─── The input ───

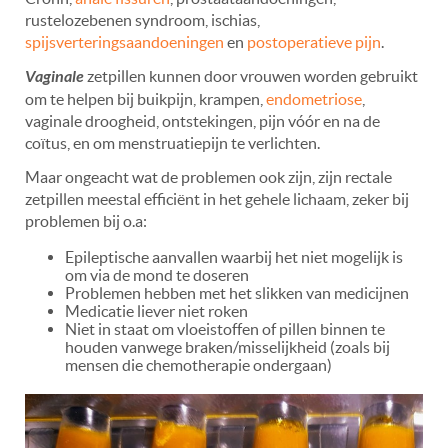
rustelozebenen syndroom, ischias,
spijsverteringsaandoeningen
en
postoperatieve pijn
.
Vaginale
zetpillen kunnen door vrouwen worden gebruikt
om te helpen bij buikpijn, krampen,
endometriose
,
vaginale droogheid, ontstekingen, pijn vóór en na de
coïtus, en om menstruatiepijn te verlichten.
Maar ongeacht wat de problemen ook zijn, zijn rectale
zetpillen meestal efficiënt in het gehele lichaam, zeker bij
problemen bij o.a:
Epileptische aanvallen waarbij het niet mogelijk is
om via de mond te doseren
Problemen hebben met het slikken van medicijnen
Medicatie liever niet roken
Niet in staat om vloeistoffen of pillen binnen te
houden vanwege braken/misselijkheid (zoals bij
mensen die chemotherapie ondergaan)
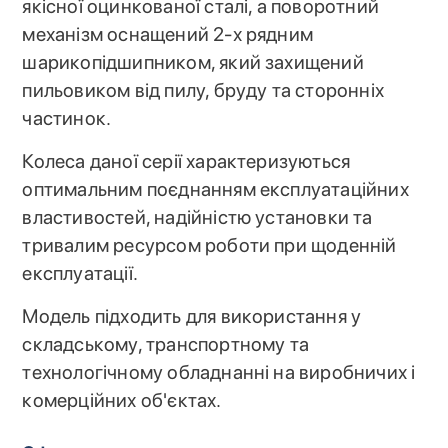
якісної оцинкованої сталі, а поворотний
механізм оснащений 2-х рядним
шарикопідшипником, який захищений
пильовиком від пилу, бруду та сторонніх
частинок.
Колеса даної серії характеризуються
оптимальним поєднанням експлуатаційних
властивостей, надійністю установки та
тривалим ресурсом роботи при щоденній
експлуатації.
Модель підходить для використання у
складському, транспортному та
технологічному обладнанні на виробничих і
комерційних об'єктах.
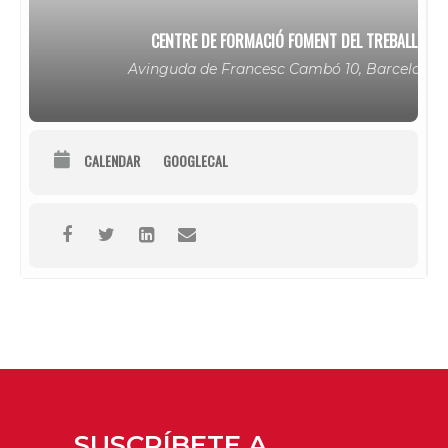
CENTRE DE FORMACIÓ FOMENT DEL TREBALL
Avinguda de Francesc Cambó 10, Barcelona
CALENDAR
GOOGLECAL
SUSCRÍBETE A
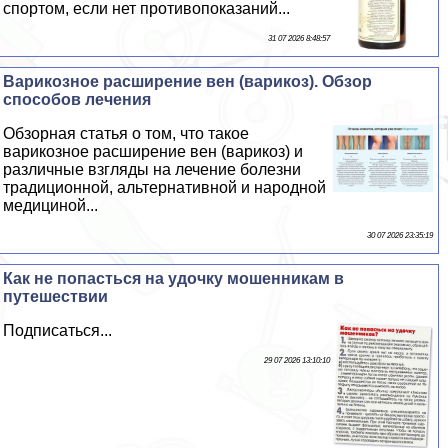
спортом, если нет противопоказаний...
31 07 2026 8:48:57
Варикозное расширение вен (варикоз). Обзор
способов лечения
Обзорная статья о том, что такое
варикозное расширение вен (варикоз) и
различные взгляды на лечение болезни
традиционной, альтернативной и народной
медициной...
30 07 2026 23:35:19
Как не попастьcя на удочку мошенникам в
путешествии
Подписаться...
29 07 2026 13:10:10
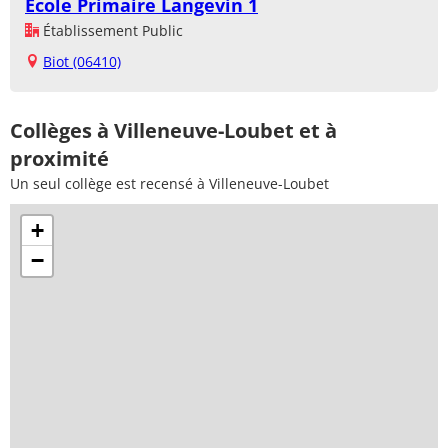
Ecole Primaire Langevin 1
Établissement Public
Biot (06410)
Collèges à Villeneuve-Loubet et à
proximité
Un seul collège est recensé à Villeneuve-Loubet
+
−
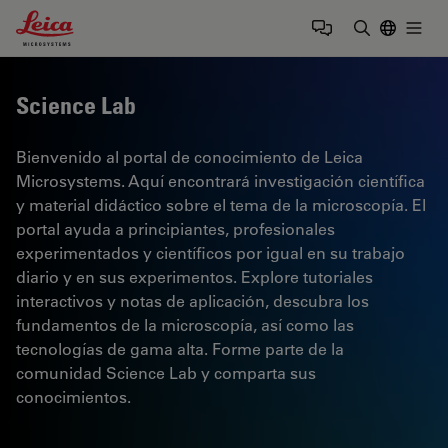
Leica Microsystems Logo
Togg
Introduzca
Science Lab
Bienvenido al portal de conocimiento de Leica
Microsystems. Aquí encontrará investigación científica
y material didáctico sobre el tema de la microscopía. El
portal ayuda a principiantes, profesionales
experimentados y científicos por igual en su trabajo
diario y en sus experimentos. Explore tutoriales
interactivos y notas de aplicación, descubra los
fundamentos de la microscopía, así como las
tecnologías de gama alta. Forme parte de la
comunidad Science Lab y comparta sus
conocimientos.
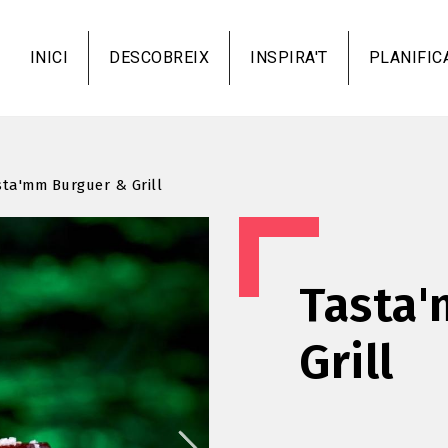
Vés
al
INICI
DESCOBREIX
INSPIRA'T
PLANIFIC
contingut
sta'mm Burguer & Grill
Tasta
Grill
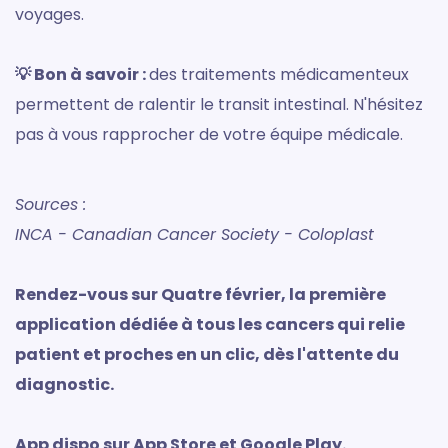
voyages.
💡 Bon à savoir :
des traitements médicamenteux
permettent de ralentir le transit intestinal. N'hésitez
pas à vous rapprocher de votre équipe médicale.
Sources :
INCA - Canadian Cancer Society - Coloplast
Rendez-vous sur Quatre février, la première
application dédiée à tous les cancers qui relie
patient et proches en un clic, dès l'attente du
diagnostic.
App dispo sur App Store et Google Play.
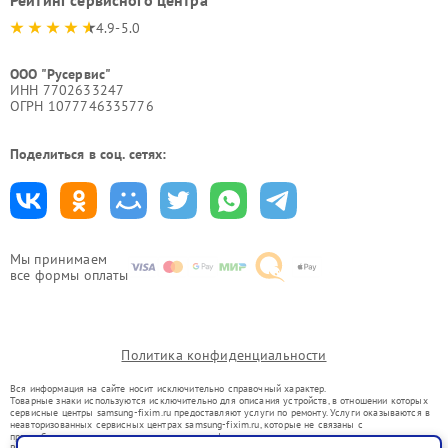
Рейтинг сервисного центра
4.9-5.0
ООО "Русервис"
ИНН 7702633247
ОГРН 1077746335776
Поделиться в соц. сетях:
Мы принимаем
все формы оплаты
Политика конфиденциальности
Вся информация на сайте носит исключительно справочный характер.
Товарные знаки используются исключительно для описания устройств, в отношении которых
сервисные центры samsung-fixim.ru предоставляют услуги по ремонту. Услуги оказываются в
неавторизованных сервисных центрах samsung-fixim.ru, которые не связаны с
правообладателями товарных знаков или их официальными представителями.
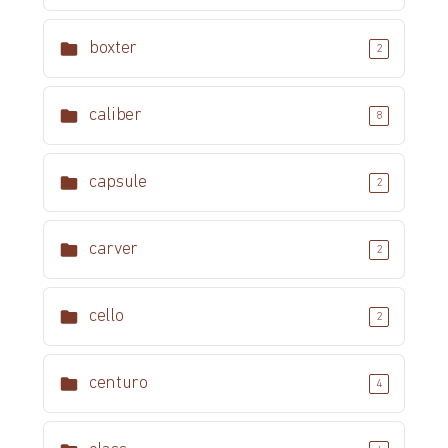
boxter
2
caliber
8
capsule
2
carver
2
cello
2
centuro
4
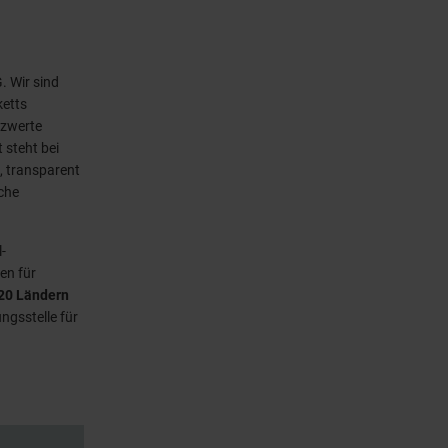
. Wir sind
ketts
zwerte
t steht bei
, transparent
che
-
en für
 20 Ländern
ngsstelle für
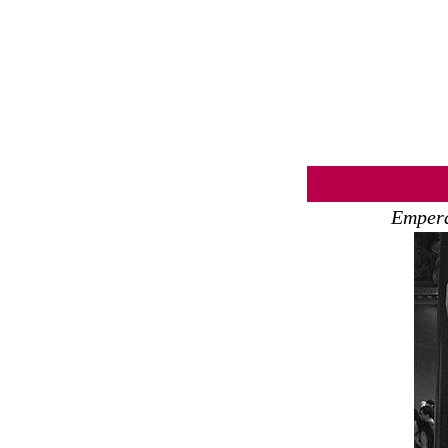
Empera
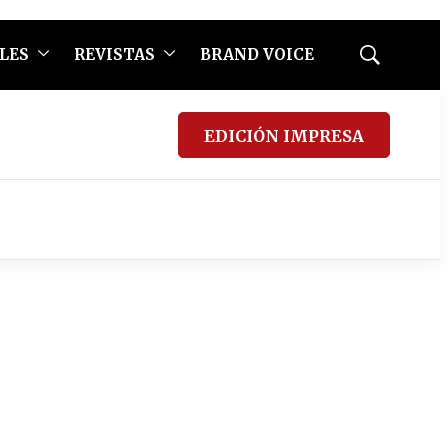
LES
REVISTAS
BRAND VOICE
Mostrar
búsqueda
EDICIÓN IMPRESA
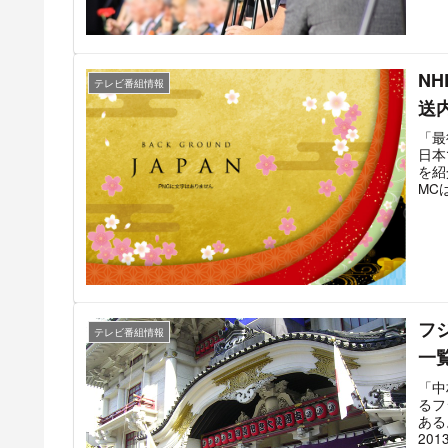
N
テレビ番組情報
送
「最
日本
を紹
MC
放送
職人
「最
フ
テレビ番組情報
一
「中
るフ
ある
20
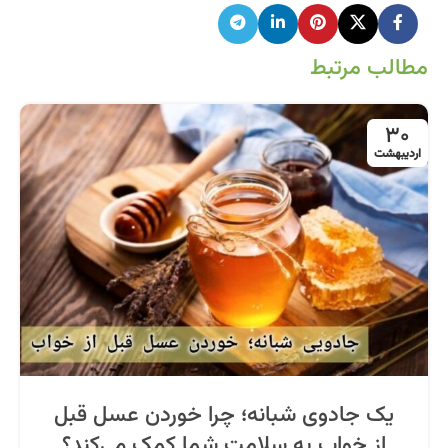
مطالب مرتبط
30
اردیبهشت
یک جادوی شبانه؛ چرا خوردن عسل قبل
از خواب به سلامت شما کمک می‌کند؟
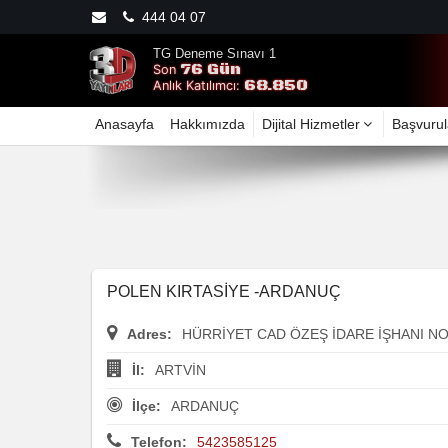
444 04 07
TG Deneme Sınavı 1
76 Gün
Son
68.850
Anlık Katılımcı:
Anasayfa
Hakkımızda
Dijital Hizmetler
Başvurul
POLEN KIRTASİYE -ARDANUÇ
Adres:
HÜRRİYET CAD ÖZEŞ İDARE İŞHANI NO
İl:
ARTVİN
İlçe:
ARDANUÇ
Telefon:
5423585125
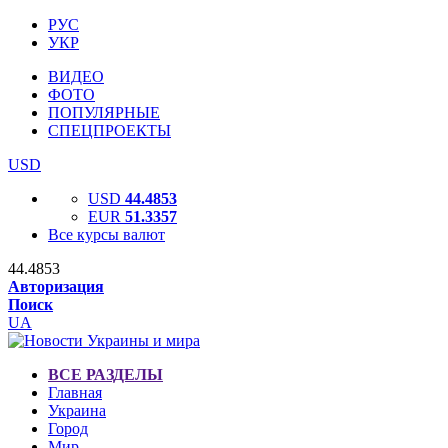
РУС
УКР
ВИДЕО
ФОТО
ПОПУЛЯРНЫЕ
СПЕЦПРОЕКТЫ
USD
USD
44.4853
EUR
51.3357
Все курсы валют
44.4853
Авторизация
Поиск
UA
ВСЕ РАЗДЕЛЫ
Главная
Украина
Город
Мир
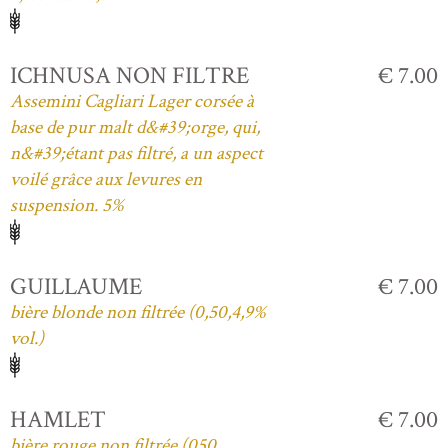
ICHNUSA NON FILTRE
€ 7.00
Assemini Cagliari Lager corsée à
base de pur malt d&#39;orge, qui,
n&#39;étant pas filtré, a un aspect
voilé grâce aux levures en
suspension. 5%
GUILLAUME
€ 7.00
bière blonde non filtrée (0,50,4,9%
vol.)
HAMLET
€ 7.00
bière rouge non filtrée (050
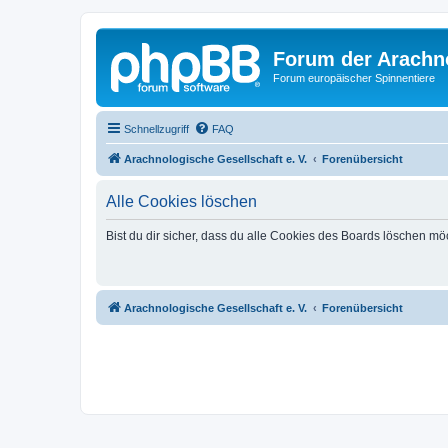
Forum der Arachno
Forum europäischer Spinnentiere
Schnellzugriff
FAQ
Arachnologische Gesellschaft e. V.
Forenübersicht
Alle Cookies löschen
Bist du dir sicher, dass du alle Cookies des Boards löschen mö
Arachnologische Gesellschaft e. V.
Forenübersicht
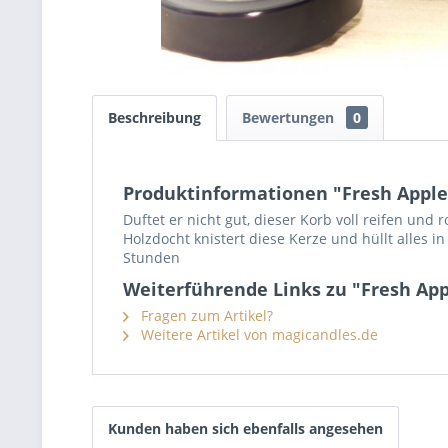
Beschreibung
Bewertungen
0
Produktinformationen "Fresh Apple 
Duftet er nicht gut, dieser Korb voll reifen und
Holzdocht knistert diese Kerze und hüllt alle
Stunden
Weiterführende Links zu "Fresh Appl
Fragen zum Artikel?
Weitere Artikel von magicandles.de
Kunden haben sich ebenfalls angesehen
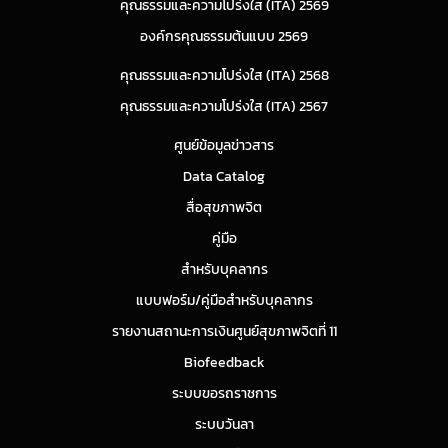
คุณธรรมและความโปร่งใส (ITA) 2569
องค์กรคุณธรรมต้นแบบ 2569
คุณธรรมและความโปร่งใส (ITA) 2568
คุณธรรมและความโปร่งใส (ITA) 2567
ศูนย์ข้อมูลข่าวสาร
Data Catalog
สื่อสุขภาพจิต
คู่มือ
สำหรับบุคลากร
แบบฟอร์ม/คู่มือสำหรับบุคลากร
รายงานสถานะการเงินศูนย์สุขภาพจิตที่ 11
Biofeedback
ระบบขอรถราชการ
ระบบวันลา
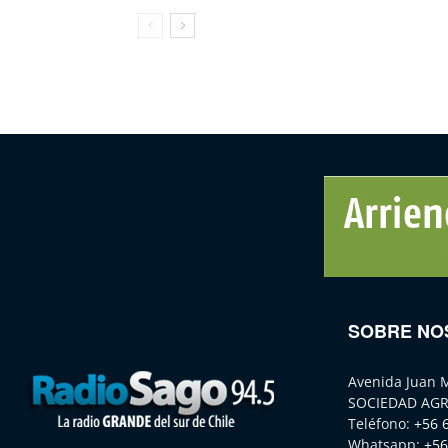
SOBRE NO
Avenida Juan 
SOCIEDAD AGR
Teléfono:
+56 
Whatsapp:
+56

───

_Task description:_ Transcribe the text of every entry above verbatim, line for line, leaving out the picture markers.

_Finished task:_
rustelozebenen syndroom, ischias,
spijsverteringsaandoeningen
en
postoperatieve pijn
.
Vaginale
zetpillen kunnen door vrouwen worden gebruikt
om te helpen bij buikpijn, krampen,
endometriose
,
vaginale droogheid, ontstekingen, pijn vóór en na de
coïtus, en om menstruatiepijn te verlichten.
Maar ongeacht wat de problemen ook zijn, zijn rectale
zetpillen meestal efficiënt in het gehele lichaam, zeker bij
problemen bij o.a:
Epileptische aanvallen waarbij het niet mogelijk is
om via de mond te doseren
Problemen hebben met het slikken van medicijnen
Medicatie liever niet roken
Niet in staat om vloeistoffen of pillen binnen te
houden vanwege braken/misselijkheid (zoals bij
mensen die chemotherapie ondergaan)
якісної оцинкованої сталі, а поворотний
механізм оснащений 2-х рядним
шарикопідшипником, який захищений
пильовиком від пилу, бруду та сторонніх
частинок.
Колеса даної серії характеризуються
оптимальним поєднанням експлуатаційних
властивостей, надійністю установки та
тривалим ресурсом роботи при щоденній
експлуатації.
Модель підходить для використання у
складському, транспортному та
технологічному обладнанні на виробничих і
комерційних об'єктах.
CENTRE DE FORMACIÓ FOMENT DEL TREBALL
Avinguda de Francesc Cambó 10, Barcelona
CALENDAR
GOOGLECAL
SUSCRÍBETE A
спортом, если нет противопоказаний...
31 07 2026 8:48:57
Варикозное расширение вен (варикоз). Обзор
способов лечения
Обзорная статья о том, что такое
варикозное расширение вен (варикоз) и
различные взгляды на лечение болезни
традиционной, альтернативной и народной
медициной...
30 07 2026 23:35:19
Как не попастьcя на удочку мошенникам в
путешествии
Подписаться...
29 07 2026 13:10:10
Ecole Primaire Langevin 1
Établissement Public
Biot (06410)
Collèges à Villeneuve-Loubet et à
proximité
Un seul collège est recensé à Villeneuve-Loubet
+
−
Leica Microsystems Logo
Togg
Introduzca
Science Lab
Bienvenido al portal de conocimiento de Leica
Microsystems. Aquí encontrará investigación científica
y material didáctico sobre el tema de la microscopía. El
portal ayuda a principiantes, profesionales
experimentados y científicos por igual en su trabajo
diario y en sus experimentos. Explore tutoriales
interactivos y notas de aplicación, descubra los
fundamentos de la microscopía, así como las
tecnologías de gama alta. Forme parte de la
comunidad Science Lab y comparta sus
conocimientos.
Vés
al
INICI
DESCOBREIX
INSPIRA'T
PLANIFIC
contingut
sta'mm Burguer & Grill
Tasta
Grill
voyages.
💡 Bon à savoir :
des traitements médicamenteux
permettent de ralentir le transit intestinal. N'hésitez
pas à vous rapprocher de votre équipe médicale.
Sources :
INCA - Canadian Cancer Society - Coloplast
Rendez-vous sur Quatre février, la première
application dédiée à tous les cancers qui relie
patient et proches en un clic, dès l'attente du
diagnostic.
App dispo sur App Store et Google Play.
Рейтинг сервисного центра
4.9-5.0
ООО "Русервис"
ИНН 7702633247
ОГРН 1077746335776
Поделиться в соц. сетях:
Мы принимаем
все формы оплаты
Политика конфиденциальности
Вся информация на сайте носит исключительно справочный характер.
Товарные знаки используются исключительно для описания устройств, в отношении которых
сервисные центры samsung-fixim.ru предоставляют услуги по ремонту. Услуги оказываются в
неавторизованных сервисных центрах samsung-fixim.ru, которые не связаны с
правообладателями товарных знаков или их официальными представителями.
boxter
2
caliber
8
capsule
2
carver
2
cello
2
centuro
4
. Wir sind
ketts
zwerte
t steht bei
, transparent
che
-
en für
 20 Ländern
ngsstelle für
Empera
LES
REVISTAS
BRAND VOICE
Mostrar
búsqueda
EDICIÓN IMPRESA
N
テレビ番組情報
送
「最
日本
を紹
MC
放送
職人
「最
フ
テレビ番組情報
一
「中
るフ
ある
20
مطالب مرتبط
30
اردیبهشت
یک جادوی شبانه؛ چرا خوردن عسل قبل
از خواب به سلامت شما کمک می‌کند؟
444 04 07
TG Deneme Sınavı 1
76 Gün
Son
68.850
Anlık Katılımcı:
Anasayfa
Hakkımızda
Dijital Hizmetler
Başvurul
POLEN KIRTASİYE -ARDANUÇ
Adres:
HÜRRİYET CAD ÖZEŞ İDARE İŞHANI NO
İl:
ARTVİN
İlçe:
ARDANUÇ
Telefon:
5423585125
РУС
УКР
ВИДЕО
ФОТО
ПОПУЛЯРНЫЕ
СПЕЦПРОЕКТЫ
USD
USD
44.4853
EUR
51.3357
Все курсы валют
44.4853
Авторизация
Поиск
UA
ВСЕ РАЗДЕЛЫ
Главная
Украина
Город
Мир
ICHNUSA NON FILTRE
€ 7.00
Assemini Cagliari Lager corsée à
base de pur malt d&#39;orge, qui,
n&#39;étant pas filtré, a un aspect
voilé grâce aux levures en
suspension. 5%
GUILLAUME
€ 7.00
bière blonde non filtrée (0,50,4,9%
vol.)
HAMLET
€ 7.00
bière rouge non filtrée (050
Forum der Arachno
Forum europäischer Spinnentiere
Schnellzugriff
FAQ
Arachnologische Gesellschaft e. V.
Forenübersicht
Alle Cookies löschen
Bist du dir sicher, dass du alle Cookies des Boards löschen mö
Arachnologische Gesellschaft e. V.
Forenübersicht
Beschreibung
Bewertungen
0
Produktinformationen "Fresh Apple 
Duftet er nicht gut, dieser Korb voll reifen und
Holzdocht knistert diese Kerze und hüllt alle
Stunden
Weiterführende Links zu "Fresh Appl
Fragen zum Artikel?
Weitere Artikel von magicandles.de
Kunden haben sich ebenfalls angesehen
คุณธรรมและความโปร่งใส (ITA) 2569
องค์กรคุณธรรมต้นแบบ 2569
คุณธรรมและความโปร่งใส (ITA) 2568
คุณธรรมและความโปร่งใส (ITA) 2567
ศูนย์ข้อมูลข่าวสาร
Data Catalog
สื่อสุขภาพจิต
คู่มือ
สำหรับบุคลากร
แบบฟอร์ม/คู่มือสำหรับบุคลากร
รายงานสถานะการเงินศูนย์สุขภาพจิตที่ 11
Biofeedback
ระบบขอรถราชการ
ระบบวันลา
SOBRE NO
Avenida Juan 
SOCIEDAD AGR
Teléfono:
+56 
Whatsapp:
+56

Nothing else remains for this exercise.